Support groups for chronic pain may be helpful as well, and many are free for the asking. Check around your area and see if there is one you can attend. One or two sessions will tell you if it is a good thing for you to do and you may even make new friends who really get the way that chronic pain affects our lives, bodies, and even our personalities.
Yoga, Acupuncture, Massage, Exercise of all kinds, Giving back to others by volunteering, and other coping strategies are wonderful but many have become so challenging in the current pandemic.

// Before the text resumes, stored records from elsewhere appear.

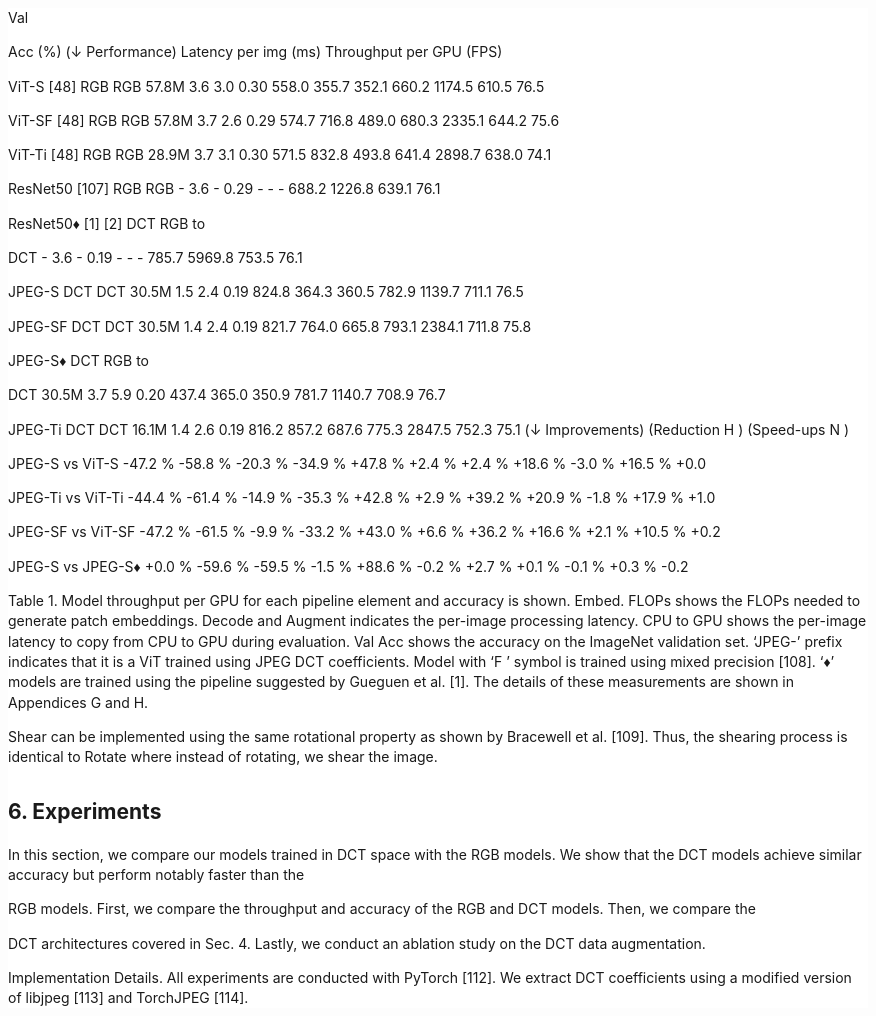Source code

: Val

Acc (%) (↓ Performance) Latency per img (ms) Throughput per GPU (FPS)

ViT-S [48] RGB RGB 57.8M 3.6 3.0 0.30 558.0 355.7 352.1 660.2 1174.5 610.5 76.5

ViT-SF [48] RGB RGB 57.8M 3.7 2.6 0.29 574.7 716.8 489.0 680.3 2335.1 644.2 75.6

ViT-Ti [48] RGB RGB 28.9M 3.7 3.1 0.30 571.5 832.8 493.8 641.4 2898.7 638.0 74.1

ResNet50 [107] RGB RGB - 3.6 - 0.29 - - - 688.2 1226.8 639.1 76.1

ResNet50♦ [1] [2] DCT RGB to

DCT - 3.6 - 0.19 - - - 785.7 5969.8 753.5 76.1

JPEG-S DCT DCT 30.5M 1.5 2.4 0.19 824.8 364.3 360.5 782.9 1139.7 711.1 76.5

JPEG-SF DCT DCT 30.5M 1.4 2.4 0.19 821.7 764.0 665.8 793.1 2384.1 711.8 75.8

JPEG-S♦ DCT RGB to

DCT 30.5M 3.7 5.9 0.20 437.4 365.0 350.9 781.7 1140.7 708.9 76.7

JPEG-Ti DCT DCT 16.1M 1.4 2.6 0.19 816.2 857.2 687.6 775.3 2847.5 752.3 75.1 (↓ Improvements) (Reduction H ) (Speed-ups N )

JPEG-S vs ViT-S -47.2 % -58.8 % -20.3 % -34.9 % +47.8 % +2.4 % +2.4 % +18.6 % -3.0 % +16.5 % +0.0

JPEG-Ti vs ViT-Ti -44.4 % -61.4 % -14.9 % -35.3 % +42.8 % +2.9 % +39.2 % +20.9 % -1.8 % +17.9 % +1.0

JPEG-SF vs ViT-SF -47.2 % -61.5 % -9.9 % -33.2 % +43.0 % +6.6 % +36.2 % +16.6 % +2.1 % +10.5 % +0.2

JPEG-S vs JPEG-S♦ +0.0 % -59.6 % -59.5 % -1.5 % +88.6 % -0.2 % +2.7 % +0.1 % -0.1 % +0.3 % -0.2

Table 1. Model throughput per GPU for each pipeline element and accuracy is shown. Embed. FLOPs shows the FLOPs needed to generate patch embeddings. Decode and Augment indicates the per-image processing latency. CPU to GPU shows the per-image latency to copy from CPU to GPU during evaluation. Val Acc shows the accuracy on the ImageNet validation set. ‘JPEG-’ prefix indicates that it is a ViT trained using JPEG DCT coefficients. Model with ‘F ’ symbol is trained using mixed precision [108]. ‘♦’ models are trained using the pipeline suggested by Gueguen et al. [1]. The details of these measurements are shown in Appendices G and H.

Shear can be implemented using the same rotational property as shown by Bracewell et al. [109]. Thus, the shearing process is identical to Rotate where instead of rotating, we shear the image.

## 6. Experiments
In this section, we compare our models trained in DCT space with the RGB models. We show that the DCT models achieve similar accuracy but perform notably faster than the

RGB models. First, we compare the throughput and accuracy of the RGB and DCT models. Then, we compare the

DCT architectures covered in Sec. 4. Lastly, we conduct an ablation study on the DCT data augmentation.

Implementation Details. All experiments are conducted with PyTorch [112]. We extract DCT coefficients using a modified version of libjpeg [113] and TorchJPEG [114].
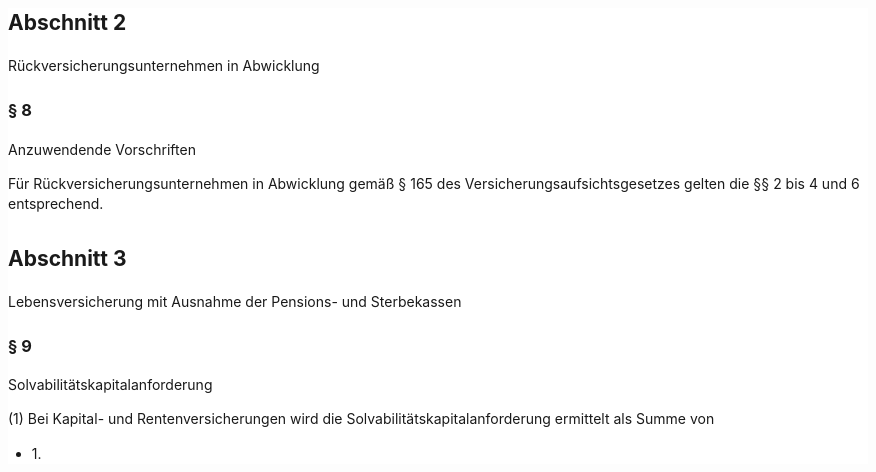 </div>

</div>

</div>

</div>

<span id="BJNR079500016BJNG000400000.html"></span>

## Abschnitt 2  
Rückversicherungsunternehmen in Abwicklung

<span id="BJNR079500016BJNE001000000.html"></span>

### § 8  
Anzuwendende Vorschriften

<div>

<div class="jnhtml">

<div>

<div class="jurAbsatz">

Für Rückversicherungsunternehmen in Abwicklung gemäß § 165 des
Versicherungsaufsichtsgesetzes gelten die §§ 2 bis 4 und 6 entsprechend.

</div>

</div>

</div>

</div>

<span id="BJNR079500016BJNG000500000.html"></span>

## Abschnitt 3  
Lebensversicherung mit Ausnahme der Pensions- und Sterbekassen

<span id="BJNR079500016BJNE001100000.html"></span>

### § 9  
Solvabilitätskapitalanforderung

<div>

<div class="jnhtml">

<div>

<div class="jurAbsatz">

(1) Bei Kapital- und Rentenversicherungen wird die
Solvabilitätskapitalanforderung ermittelt als Summe von

  - 1\.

What are you doing in lockdown? Have you got some great ideas for dealing with the stress of Burning Mouth Syndrome?
Feel free to share them here and we appreciate it!
Do you find that drinking water makes it worse?
No, like many BMS sufferers, I find cold or cool drinks to be refreshing and a very brief holiday from my burning. Eating has the same effect but lasts a bit longer. The relief from burning does not last, but over time I have correlated worse pain and dryness when I have not been conscientiously hydrating. The syndrome already gives us a drier mouth than usual so being dehydrated is like tossing coal on the fire. Does water make yours worse? Do other cold drinks affect you the same way? Keeping a record of this will help your doctor or neurologist identify if something else may be in play.
Can you get a sore throat with BMS? I have Lichen Planus and wonder if I have BMS too (as well as Geographic Tongue). Its very confusing as BMS and Geographic Tongue can be similar to Lichen Planus.
Burning Mouth Syndrome can cause some throat pain. I had some burning in my throat at the very beginning, but it was totally eclipsed by the burning tongue and oral cavity as the syndrome progressed. Lichen Planus can be treated with corticosteroids and a host of other treatments. I hope you are pursuing these. Antihistamines are the go-to treatment for Geographic Tongue. Neither of these disorders is caused by Burning Mouth Syndrome, although you may experience some burning pain from either disorder. Please read the definition of Primary and Secondary Burning Mouth Syndrome at http://www.bms-support.org for more details, but it sounds like Primary BMS is not a fit for your symptoms. Secondary BMS may be present, but it sounds like you have a lot going on that would make it difficult for a doctor to diagnose it. I hope treatment of the LP and GT will address your pain and BMS will not be part of the package.